By Guy Faulconbridge and Kate Holton
LONDON (Reuters) – Prime Minister Boris Johnson returns to work on Monday to the biggest dilemma of his premiership: how to lift the coronavirus lockdown that is destroying swathes of the British economy without triggering a deadly second wave of the outbreak.
Johnson, 55, is back in Downing Street almost a month to the day since he was tested positive for COVID-19 which incapacitated the prime minister and threatened his life at the peak of the coronavirus crisis.
His inbox is full to bursting. His government, his party and his scientific advisers are divided over how and when the world’s fifth largest economy should start to get back to work, albeit in a limited form.
Johnson’s deputy, Foreign Secretary Dominic Raab, said social distancing would in place for some time yet. He said Johnson was “raring to go”.
The United Kingdom is on course to be among the worst – if not the worst – hit European state with more than 20,732 hospital deaths reported as of Saturday.
But the most stringent lockdown in peacetime history has left the economy facing possibly the deepest recession in three centuries and the biggest debt splurge since World War Two.
At the start of the outbreak, Johnson initially resisted imposing a draconian lockdown but then changed course when projections showed that a quarter of a million people could die in the United Kingdom.
Since the lockdown was imposed on March 23, his government has faced criticism from opposition parties and some doctors for the United Kingdom’s limited testing capabilities and the lack protective equipment for some frontline health workers.
Opposition Labour Party leader Keir Starmer, who has replaced veteran socialist Jeremy Corbyn, urged Johnson to set out when and how an economic and social lockdown might be eased – as did some Conservative Party donors.
“Simply acting as if this discussion is not happening is not credible,” Starmer wrote in an open letter to Johnson.
He said the government had been too slow to impose the lockdown, to expand testing and to get personal protective equipment (PPE) to hospital and care home staff.
Johnson is expected to announce plans for how the lockdown could be eased as early as this week, the Daily Telegraph reported.

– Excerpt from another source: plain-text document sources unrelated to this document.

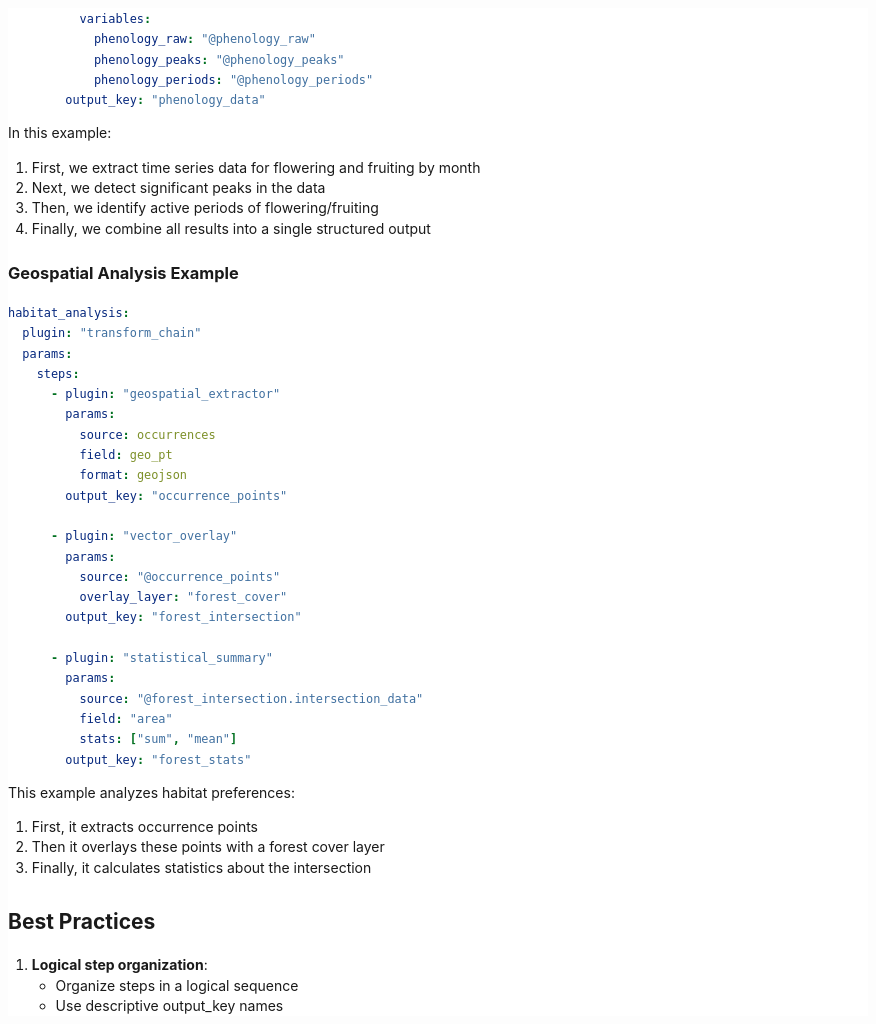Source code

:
 ```yaml
          variables:
            phenology_raw: "@phenology_raw"
            phenology_peaks: "@phenology_peaks"
            phenology_periods: "@phenology_periods"
        output_key: "phenology_data"
```

In this example:

1. First, we extract time series data for flowering and fruiting by month
2. Next, we detect significant peaks in the data
3. Then, we identify active periods of flowering/fruiting
4. Finally, we combine all results into a single structured output

### Geospatial Analysis Example

```yaml
habitat_analysis:
  plugin: "transform_chain"
  params:
    steps:
      - plugin: "geospatial_extractor"
        params:
          source: occurrences
          field: geo_pt
          format: geojson
        output_key: "occurrence_points"

      - plugin: "vector_overlay"
        params:
          source: "@occurrence_points"
          overlay_layer: "forest_cover"
        output_key: "forest_intersection"

      - plugin: "statistical_summary"
        params:
          source: "@forest_intersection.intersection_data"
          field: "area"
          stats: ["sum", "mean"]
        output_key: "forest_stats"
```

This example analyzes habitat preferences:

1. First, it extracts occurrence points
2. Then it overlays these points with a forest cover layer
3. Finally, it calculates statistics about the intersection

## Best Practices

1. **Logical step organization**:
   - Organize steps in a logical sequence
   - Use descriptive output_key names

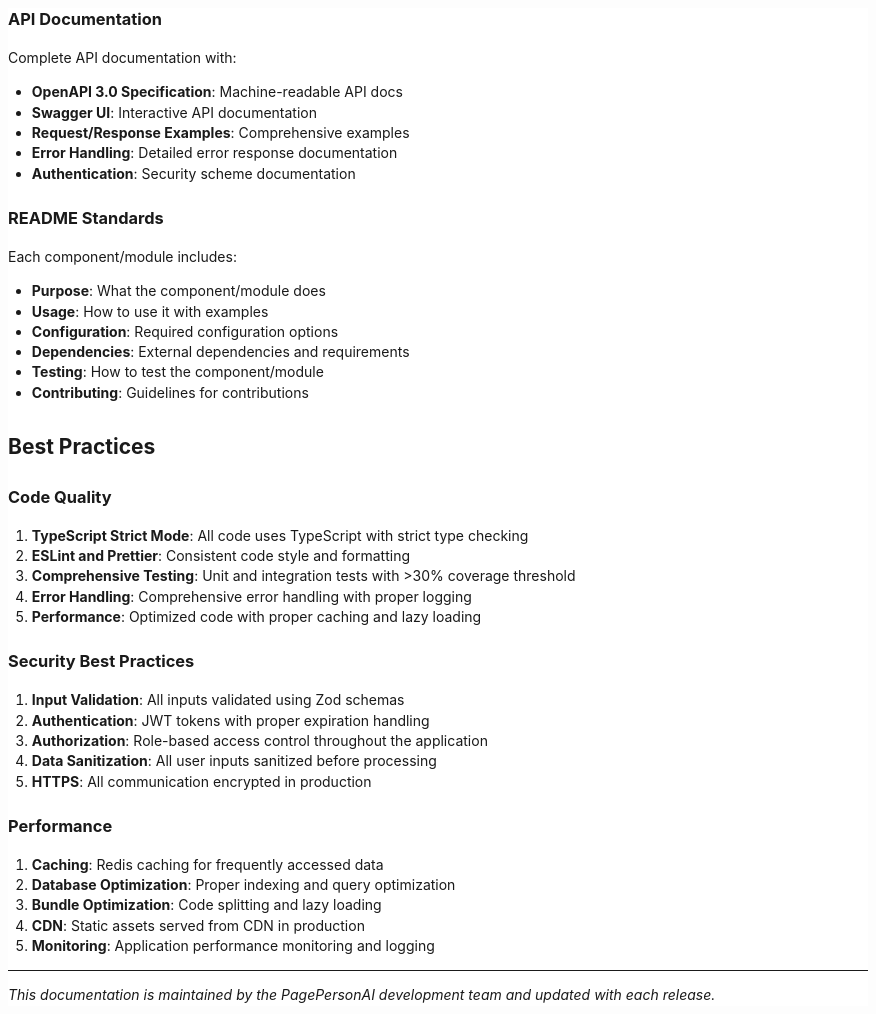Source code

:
 ```typescript
```

### API Documentation

Complete API documentation with:

- **OpenAPI 3.0 Specification**: Machine-readable API docs
- **Swagger UI**: Interactive API documentation
- **Request/Response Examples**: Comprehensive examples
- **Error Handling**: Detailed error response documentation
- **Authentication**: Security scheme documentation

### README Standards

Each component/module includes:

- **Purpose**: What the component/module does
- **Usage**: How to use it with examples
- **Configuration**: Required configuration options
- **Dependencies**: External dependencies and requirements
- **Testing**: How to test the component/module
- **Contributing**: Guidelines for contributions

## Best Practices

### Code Quality

1. **TypeScript Strict Mode**: All code uses TypeScript with strict type checking
2. **ESLint and Prettier**: Consistent code style and formatting
3. **Comprehensive Testing**: Unit and integration tests with >30% coverage threshold
4. **Error Handling**: Comprehensive error handling with proper logging
5. **Performance**: Optimized code with proper caching and lazy loading

### Security Best Practices

1. **Input Validation**: All inputs validated using Zod schemas
2. **Authentication**: JWT tokens with proper expiration handling
3. **Authorization**: Role-based access control throughout the application
4. **Data Sanitization**: All user inputs sanitized before processing
5. **HTTPS**: All communication encrypted in production

### Performance

1. **Caching**: Redis caching for frequently accessed data
2. **Database Optimization**: Proper indexing and query optimization
3. **Bundle Optimization**: Code splitting and lazy loading
4. **CDN**: Static assets served from CDN in production
5. **Monitoring**: Application performance monitoring and logging

---

_This documentation is maintained by the PagePersonAI development team and updated with each release._
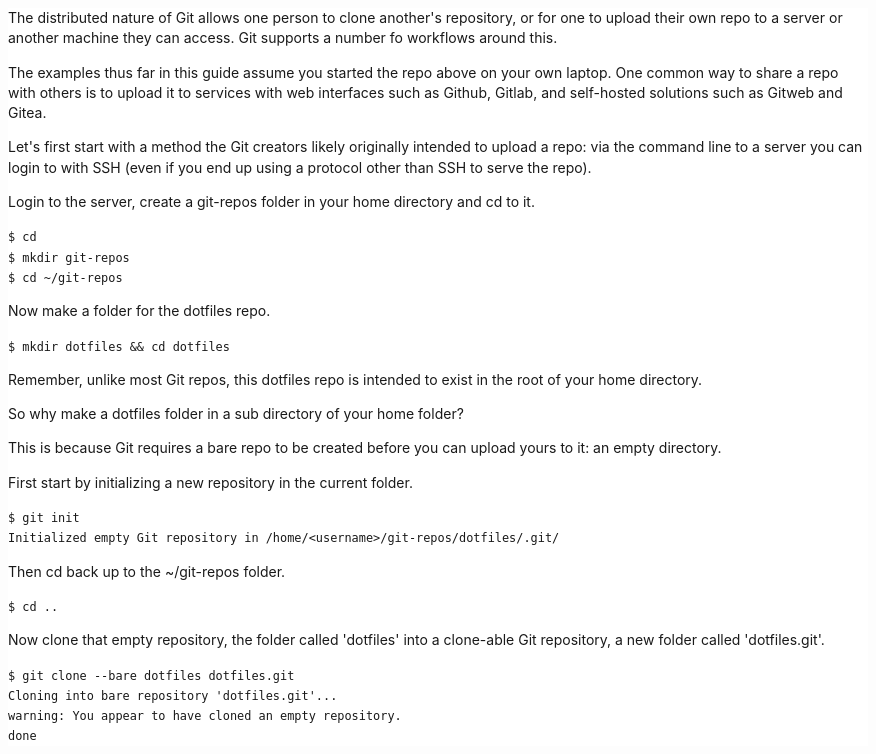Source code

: 
The distributed nature of Git allows one person to clone another's
repository, or for one to upload their own repo to a server or another
machine they can access. Git supports a number fo workflows around
this.

The examples thus far in this guide assume you started the repo above
on your own laptop. One common way to share a repo with others is to
upload it to services with web interfaces such as Github, Gitlab, and
self-hosted solutions such as Gitweb and Gitea.

Let's first start with a method the Git creators likely originally
intended to upload a repo: via the command line to a server you can
login to with SSH (even if you end up using a protocol other than SSH
to serve the repo).

Login to the server, create a git-repos folder in your home directory
and cd to it.

```
$ cd
$ mkdir git-repos
$ cd ~/git-repos
```

Now make a folder for the dotfiles repo.

```
$ mkdir dotfiles && cd dotfiles
```

Remember, unlike most Git repos, this dotfiles repo is intended to
exist in the root of your home directory.

So why make a dotfiles folder in a sub directory of your home folder?

This is because Git requires a bare repo to be created before you can upload
yours to it: an empty directory.

First start by initializing a new repository in the current folder.

```
$ git init
Initialized empty Git repository in /home/<username>/git-repos/dotfiles/.git/
```

Then cd back up to the ~/git-repos folder.

```
$ cd ..
```

Now clone that empty repository, the folder called 'dotfiles' into a
clone-able Git repository, a new folder called 'dotfiles.git'.

```
$ git clone --bare dotfiles dotfiles.git
Cloning into bare repository 'dotfiles.git'...
warning: You appear to have cloned an empty repository.
done
```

The number of deaths related to COVID-19 in hospitals across the United Kingdom rose to 20,732, up by 413 in 24 hours, the lowest daily rise this month. A total of 29,058 tests were carried out on 25 April.
Based on those statistics, the United Kingdom has the fifth worst official COVID-19 death toll in the world, after the United States, Italy, Spain and France.
But the United Kingdom’s total death toll is much higher as statistics for deaths outside hospital – for example in care homes – are slower to be published.
Stephen Powis, medical director of the National Health Service in England, said the “very definite” downward trend in the number of coronavirus cases in hospital demonstrated that social distancing was reducing virus transmission and spread.